Ninguém volta o mesmo de experiências como essas. E a decisão de retornar nem sempre é fácil. Depois de 10 dias na fronteira entre a Tunísia e a Líbia, o repórter Rodrigo Lopes tomou talvez a decisão mais difícil ao longo de seus 15 anos de jornalismo e duas dezenas de coberturas internacionais. Na viagem de carro pelo deserto líbio até uma cidade tomada por rebeldes, sentira uma fisgada no lado esquerdo do abdômen. Na adrenalina de escrever, fazer boletins para a Rádio Gaúcha, gravar vídeos e atualizar o site de zh.com, e mais preocupado porque havia perdido os óculos de grau na fuga do território líbio, não deu maior importância aos primeiros sintomas. No dia seguinte, as dores aumentaram.

Lopes precisou dar um tempo na cobertura diária de milhares de refugiados que escapavam do país de Kadafi para procurar um médico tunisiano.

– Pedra nos rins – diagnosticou. – Se conseguir expelir, em 24 horas fica bom.

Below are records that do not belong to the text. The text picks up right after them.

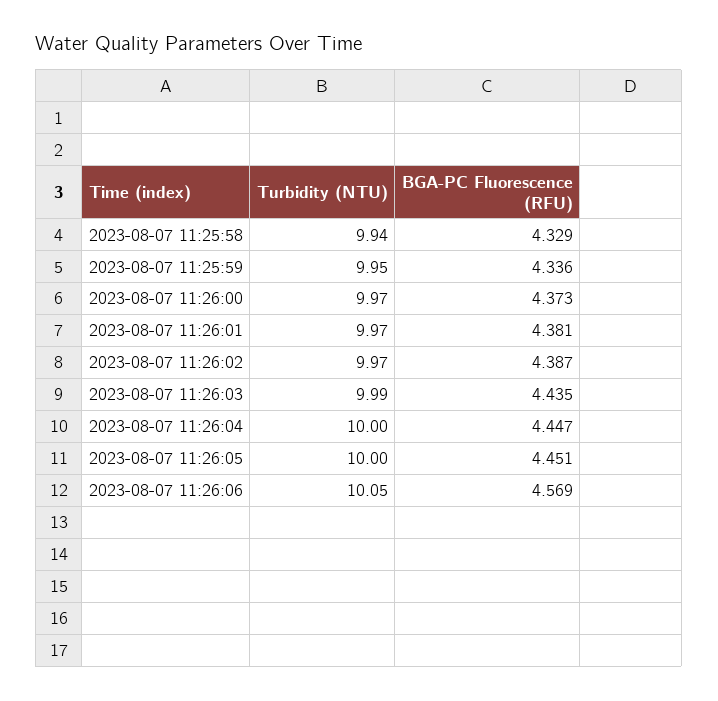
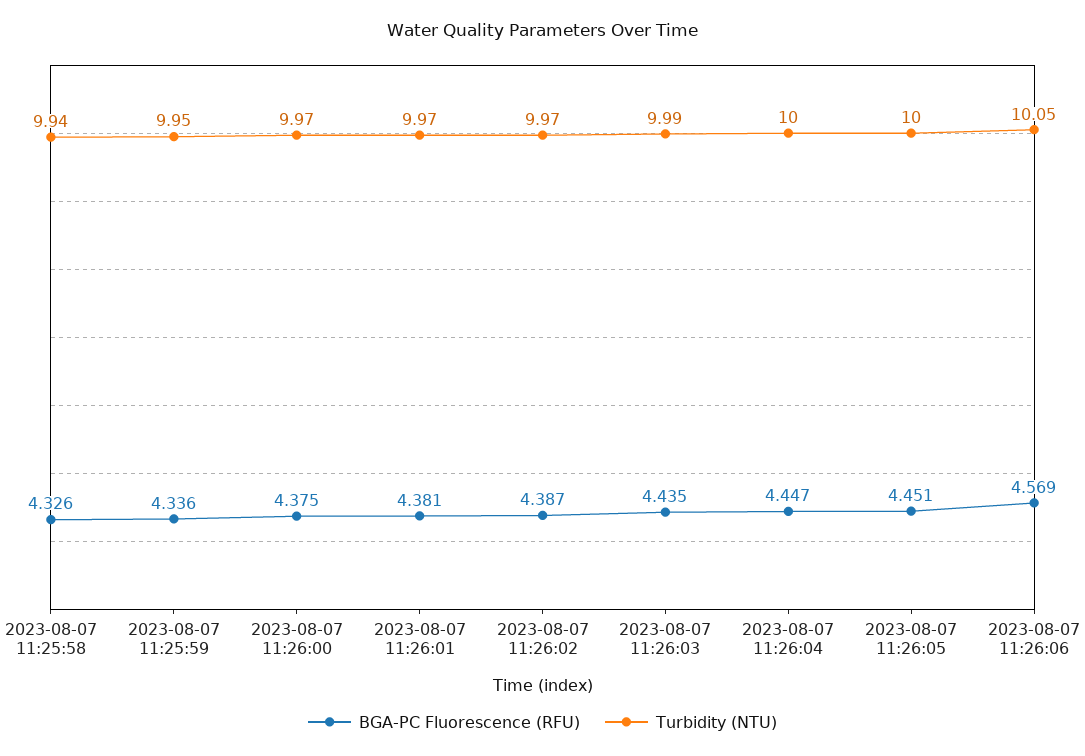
  {
    "Turbidity (NTU)": {
      "2023-08-07 11:25:58": 9.94,
      "2023-08-07 11:25:59": 9.95,
      "2023-08-07 11:26:00": 9.97,
      "2023-08-07 11:26:01": 9.97,
      "2023-08-07 11:26:02": 9.97,
      "2023-08-07 11:26:03": 9.99,
      "2023-08-07 11:26:04": 10,
      "2023-08-07 11:26:05": 10,
      "2023-08-07 11:26:06": 10.05
    },
    "BGA-PC Fluorescence (RFU)": {
-     "2023-08-07 11:25:58": 4.329,
+     "2023-08-07 11:25:58": 4.326,
      "2023-08-07 11:25:59": 4.336,
-     "2023-08-07 11:26:00": 4.373,
+     "2023-08-07 11:26:00": 4.375,
      "2023-08-07 11:26:01": 4.381,
      "2023-08-07 11:26:02": 4.387,
      "2023-08-07 11:26:03": 4.435,
      "2023-08-07 11:26:04": 4.447,
      "2023-08-07 11:26:05": 4.451,
      "2023-08-07 11:26:06": 4.569
    }
  }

Lopes preparava-se para viajar para o Egito, de onde voltaria à Líbia, desta vez pelo lado leste até a capital dos rebeldes, Benghazi. Seriam mais de 600 quilômetros pelo deserto, sem telefone, sem internet e sem atendimento adequado. Ainda pensou em se resguardar, esperar 24 horas, e insistir. Mas acordou com pontadas lancinantes a ponto de fazê-lo chorar de dor no quarto de hotel. Para não comprometer a cobertura, teve de tomar a solitária decisão de retornar a Porto Alegre, onde um novo diagnóstico constatou tratar-se de uma hérnia inguinal, que está ainda sendo tratada.

Apesar dos infortúnios, a presença em zona conflitos é parte da missão de informar. Como ensina Byron Pitts, correspondente de guerra da rede de TV americana CBS, “a história exige testemunhas”.

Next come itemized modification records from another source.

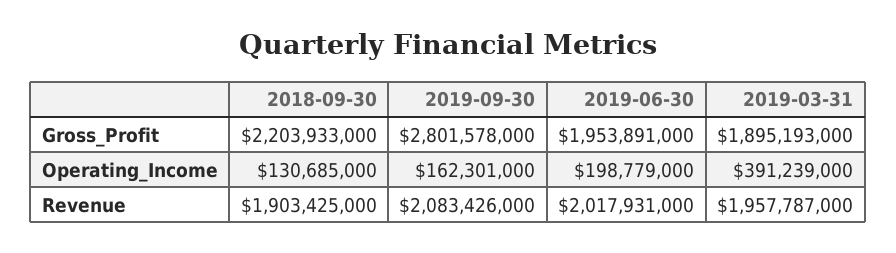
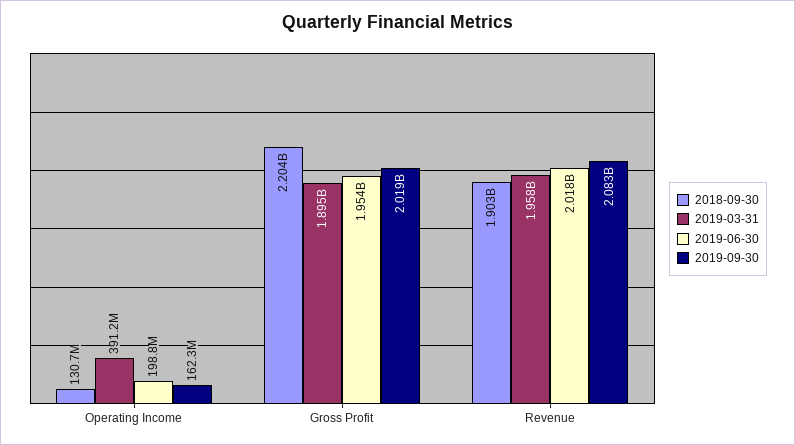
  {
    "2018-09-30": {
      "Gross_Profit": 2203933000,
      "Operating_Income": 130685000,
      "Revenue": 1903425000
    },
    "2019-09-30": {
-     "Gross_Profit": 2801578000,
+     "Gross_Profit": 2019000000,
      "Operating_Income": 162301000,
      "Revenue": 2083426000
    },
    "2019-06-30": {
      "Gross_Profit": 1953891000,
      "Operating_Income": 198779000,
      "Revenue": 2017931000
    },
    "2019-03-31": {
      "Gross_Profit": 1895193000,
      "Operating_Income": 391239000,
      "Revenue": 1957787000
    }
  }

COMENTÁRIO DO BENGOCHEA - É oportuno este editorial para destacar a coragem e a bravura destes intrépidos repórteres de Zero Hora e de todo o mundo que arriscam a vida em diferentes fronts nos ambientes de guerra, de conflitos civis, de desordem, de corrupção, de improbidades, de violência e de criminalidade. Parabéns a todos eles e que continuem revelando ao mundo como o nosso mundo é.